Rowing sequence represented by the key points of athlete

The average angle change curves of the four angles are also finally drawn as shown in Fig. 8:

Fig. 8.
figure 8

Four-angle change curves

With the above analysis results, an example of suggestions can be drawn as follows:

  1. (1)

    The change range of the shoulder angle when the dragon boat athlete is in the beginning of paddle is 100°–120°, and the normal range of shoulder joint angle change should be 120°–130°. We can see that ∂2 = 10°–20° > 5° It means that the athlete’s shoulders are not extended enough when rowing, resulting in the athlete’s failure to obtain a reasonable insertion point;

  2. (2)

    The dragon boat athlete’s elbow angle is 178° before entering the water. The normal range should be 165 ± 5°. We can see that ∂3 = 13° > 5°. It means that the elbow joint angle is too large and the arm is too stretched away and too stiff. Therefore, the elbow joint angle should be slightly reduced;

  3. (3)

    The hip angle is 51° when the athlete inserts the Paddle. The normal range should be 30°. We can see that ∂4 = 21° > 5°. It means that the body is too stretched and the lift is too large. It should be controlled at about 30° to obtain a reasonable insertion point.

4.2 Comparison Experiment

The method used in this paper has significant advantages in accuracy and efficiency. Compared with the traditional method of analyzing human movements, this method can also obtain better and more accurate human motion information. We compared the results of the method proposed in [5]. For simplicity, only one cycle is measured during the experiment. The changes of the hip angle are compared, and the specific experimental results are shown in Fig. 9:

Fig. 9.
figure 9

Curves of hip joint angle changes extracted by two methods

It can be seen from Fig. 9 that the hip angle change curve obtained by the analysis method in [5] and that of our proposed method are very similar, but our proposed method have two advantages of the method in [5]:

(1) Time complexity is low. The method in [5] needs to analyze the input video frame by frame slowly, and the time cost is too high. However, the method proposed in this paper relies purely on algorithm analysis, which can automatically and quickly obtain the required various angles. Generally speaking, using the method in [5] to process a video sequence of an athlete’s periodic actions will take nearly 40 min. However, using the method proposed in this paper will only take nearly 10 s.
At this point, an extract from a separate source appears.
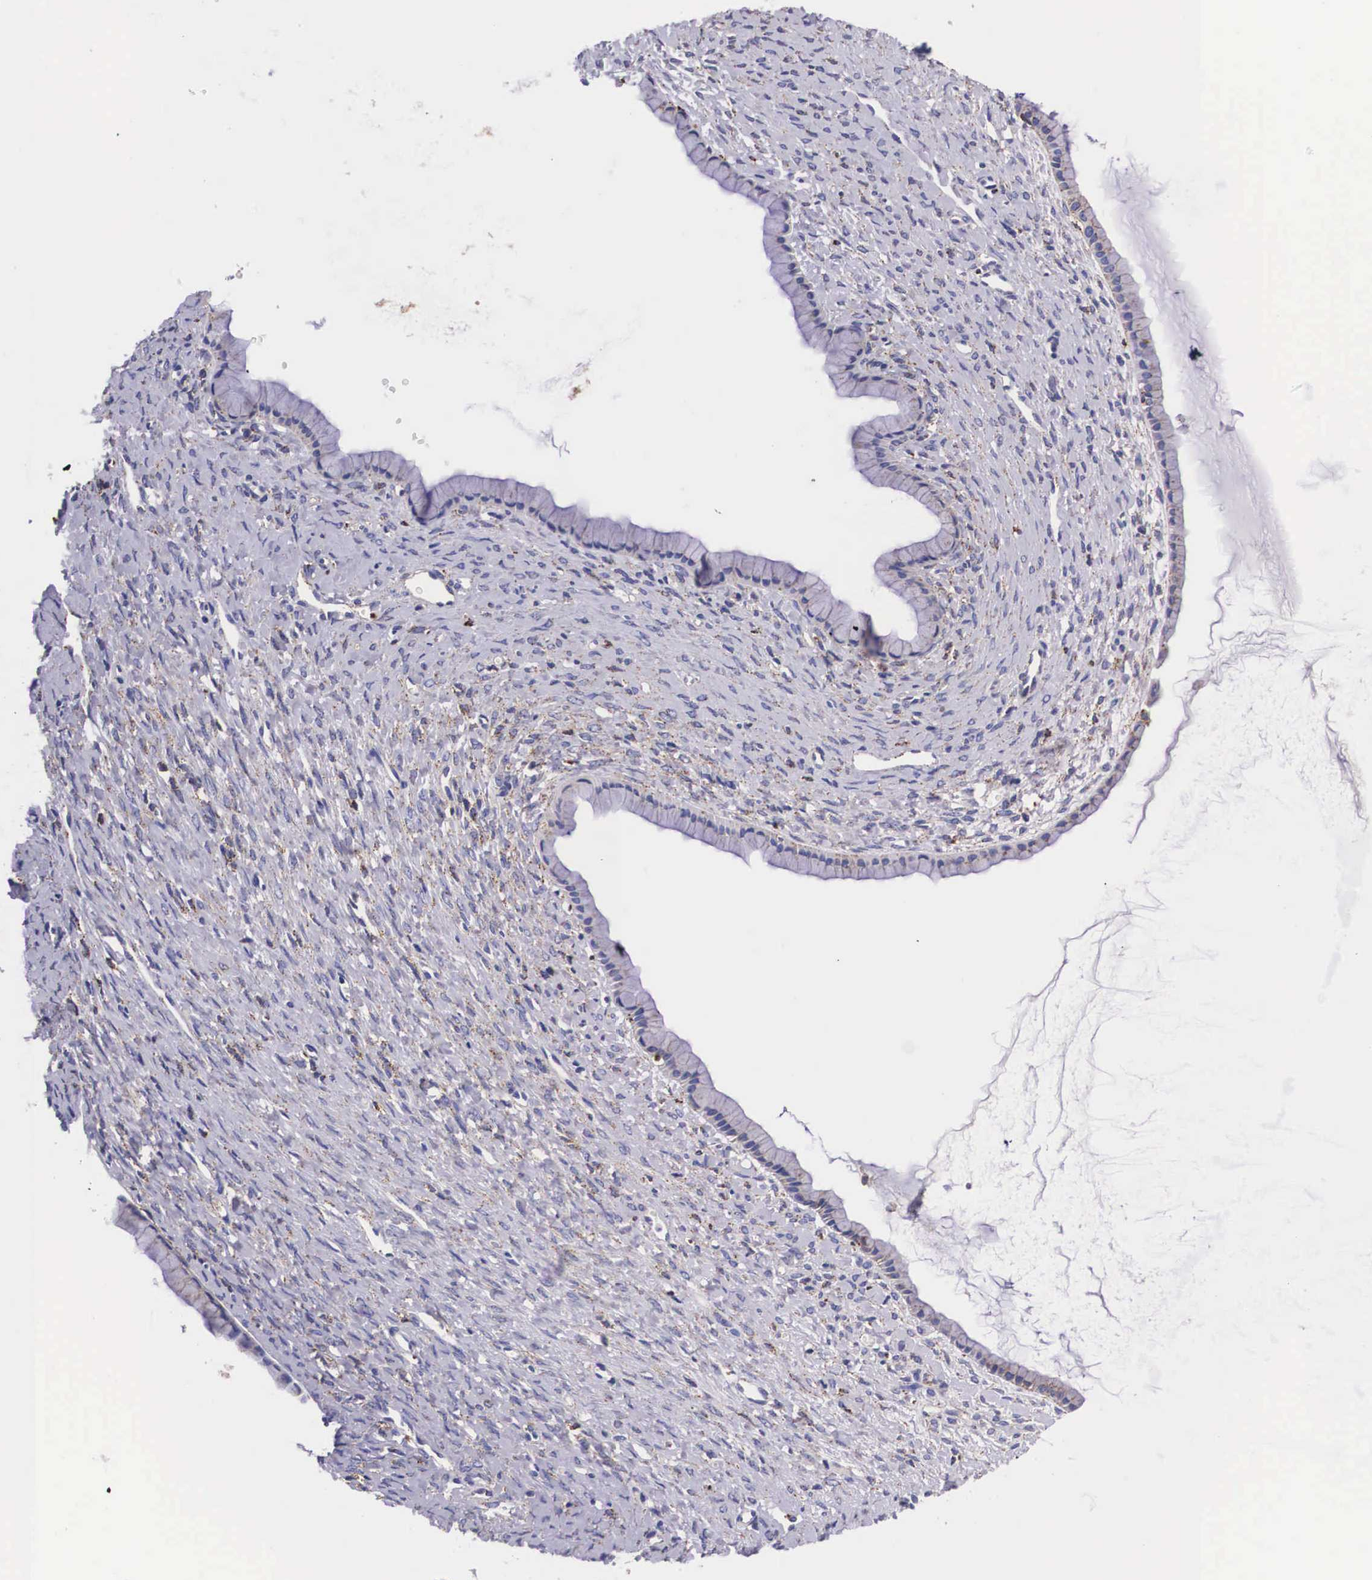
{"staining": {"intensity": "weak", "quantity": "25%-75%", "location": "cytoplasmic/membranous"}, "tissue": "ovarian cancer", "cell_type": "Tumor cells", "image_type": "cancer", "snomed": [{"axis": "morphology", "description": "Cystadenocarcinoma, mucinous, NOS"}, {"axis": "topography", "description": "Ovary"}], "caption": "Immunohistochemical staining of human ovarian cancer exhibits low levels of weak cytoplasmic/membranous protein positivity in about 25%-75% of tumor cells.", "gene": "NAGA", "patient": {"sex": "female", "age": 25}}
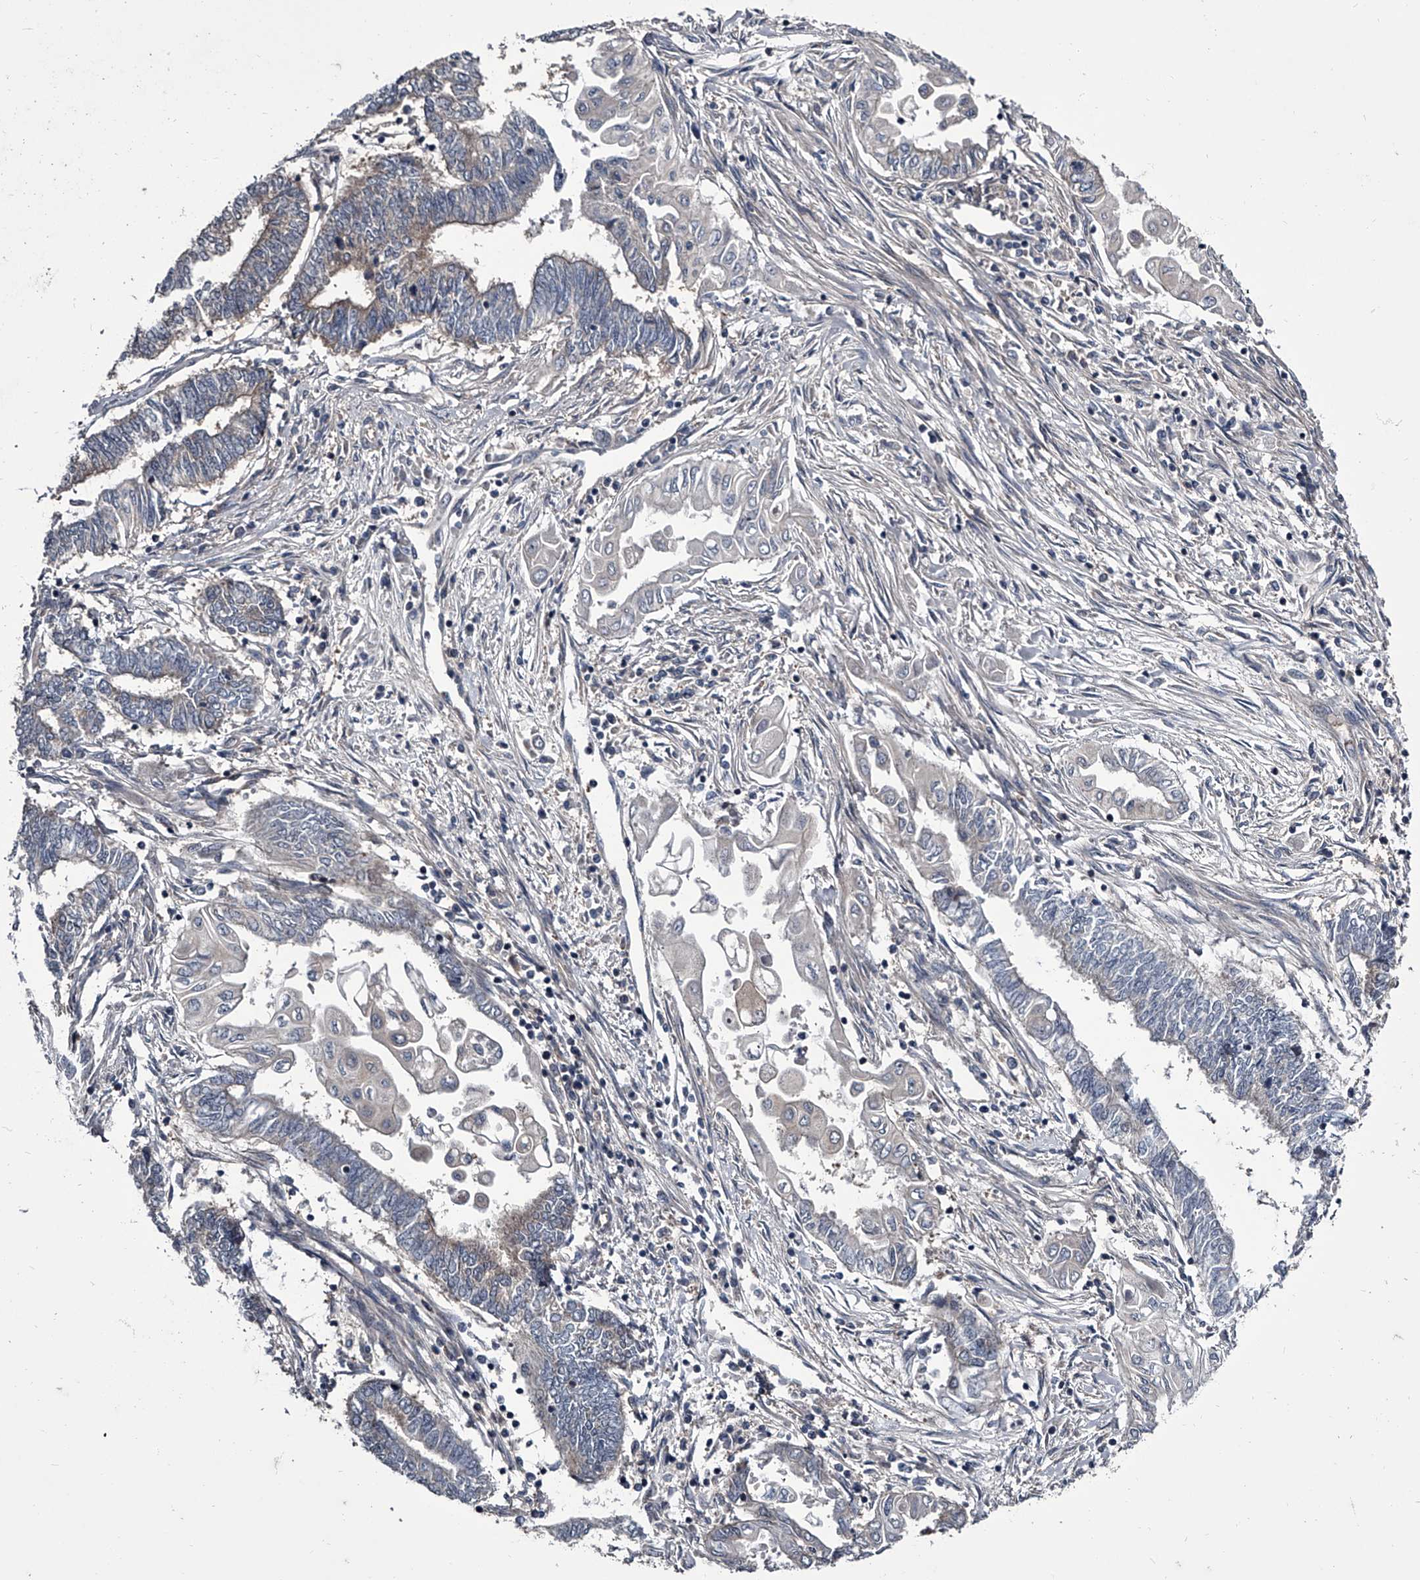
{"staining": {"intensity": "negative", "quantity": "none", "location": "none"}, "tissue": "endometrial cancer", "cell_type": "Tumor cells", "image_type": "cancer", "snomed": [{"axis": "morphology", "description": "Adenocarcinoma, NOS"}, {"axis": "topography", "description": "Uterus"}, {"axis": "topography", "description": "Endometrium"}], "caption": "Endometrial cancer was stained to show a protein in brown. There is no significant positivity in tumor cells.", "gene": "GAPVD1", "patient": {"sex": "female", "age": 70}}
(2) Accuracy is better. The method in [5] needs to manually detect the key angles of the characters in the video, and there are many errors in the measurement process. The method proposed in this paper first uses the posture estimation algorithm to obtain the reliable key points of human body, and then performs some coordinate transformations on the key points coordinates to obtain the required angle. There is no need to measure in the middle, and the accuracy of the experimental results is high.
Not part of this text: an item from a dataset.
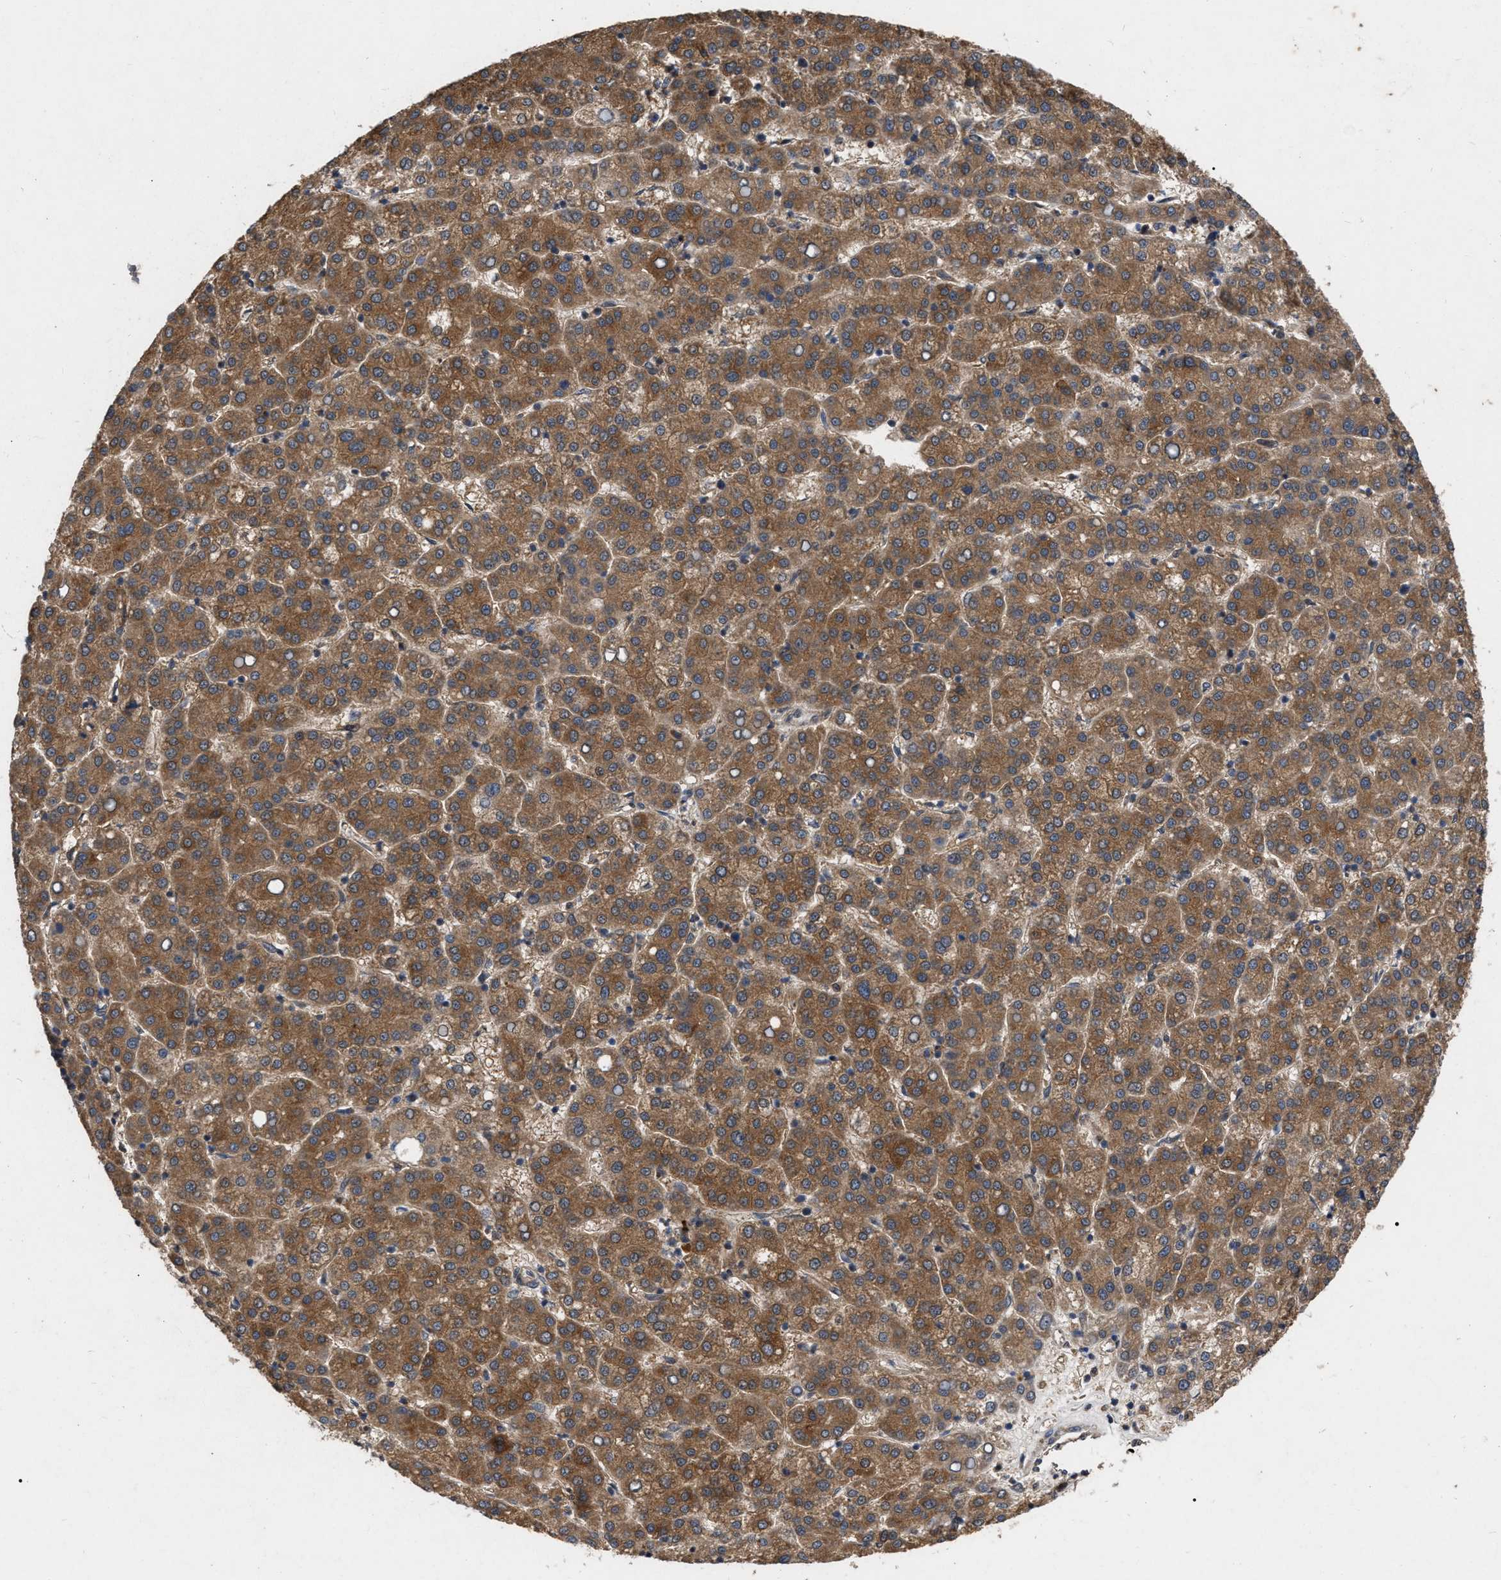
{"staining": {"intensity": "moderate", "quantity": ">75%", "location": "cytoplasmic/membranous"}, "tissue": "liver cancer", "cell_type": "Tumor cells", "image_type": "cancer", "snomed": [{"axis": "morphology", "description": "Carcinoma, Hepatocellular, NOS"}, {"axis": "topography", "description": "Liver"}], "caption": "Protein expression analysis of liver cancer (hepatocellular carcinoma) exhibits moderate cytoplasmic/membranous expression in about >75% of tumor cells.", "gene": "CDKN2C", "patient": {"sex": "female", "age": 58}}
Therefore, in general, the method of analyzing the rowing movement of dragon boat athletes proposed in this paper has obvious advantages in time cost and measurement accuracy compared with the traditional method of analyzing sports movements.

5 Conclusion

This paper mainly discusses the extraction of the key points of athlete’s body and the analysis of dragon boat rowing movements. After obtaining the reliable key points of athlete’s body, the average period of each repetitive movement is extracted, which is further used to analyze the motion parameters represented as four joint angles. Finally, the joint parameters are compared with standard action to give some improvement suggestions. The experiments of the action analysis method proposed in this paper demonstrate that it can qualitatively evaluate the action of dragon boat athlete.
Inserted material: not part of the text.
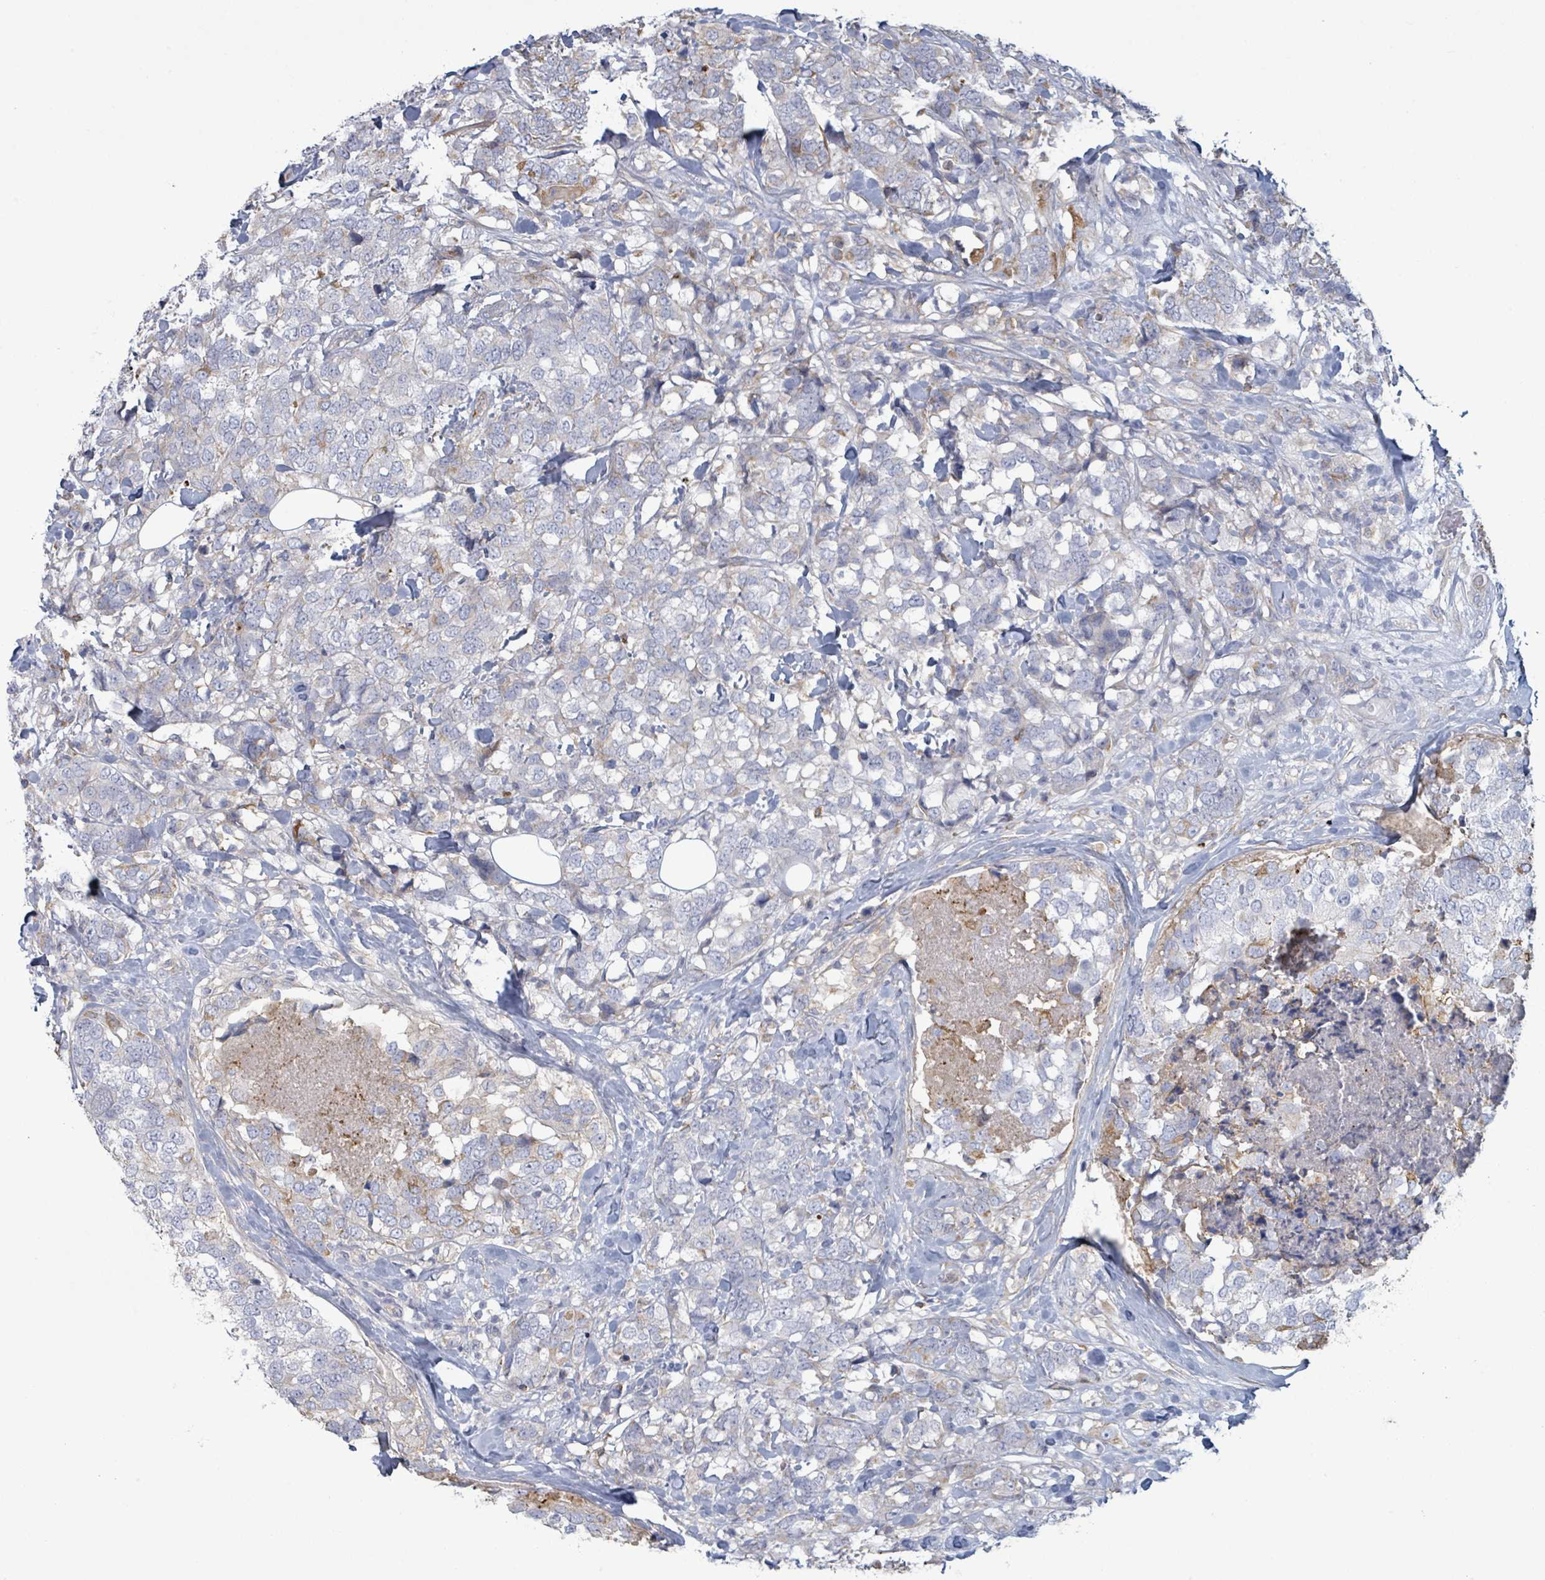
{"staining": {"intensity": "weak", "quantity": "<25%", "location": "cytoplasmic/membranous"}, "tissue": "breast cancer", "cell_type": "Tumor cells", "image_type": "cancer", "snomed": [{"axis": "morphology", "description": "Lobular carcinoma"}, {"axis": "topography", "description": "Breast"}], "caption": "A high-resolution image shows immunohistochemistry (IHC) staining of breast cancer, which reveals no significant positivity in tumor cells. (Stains: DAB immunohistochemistry with hematoxylin counter stain, Microscopy: brightfield microscopy at high magnification).", "gene": "COL13A1", "patient": {"sex": "female", "age": 59}}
In future, there are two directions can be further explored:

First, the optimal design of the key points of human body detection network is very important. To reduce the complexity of training and testing, it is necessary to design lightweight neural networks.

Second, this study only studies motion parameters of paddle, elbow, shoulder and hip angles, so that more complicated motion description framework needs to be studied to further analyze the movement rhythm and the speed of each joint from multiple angles.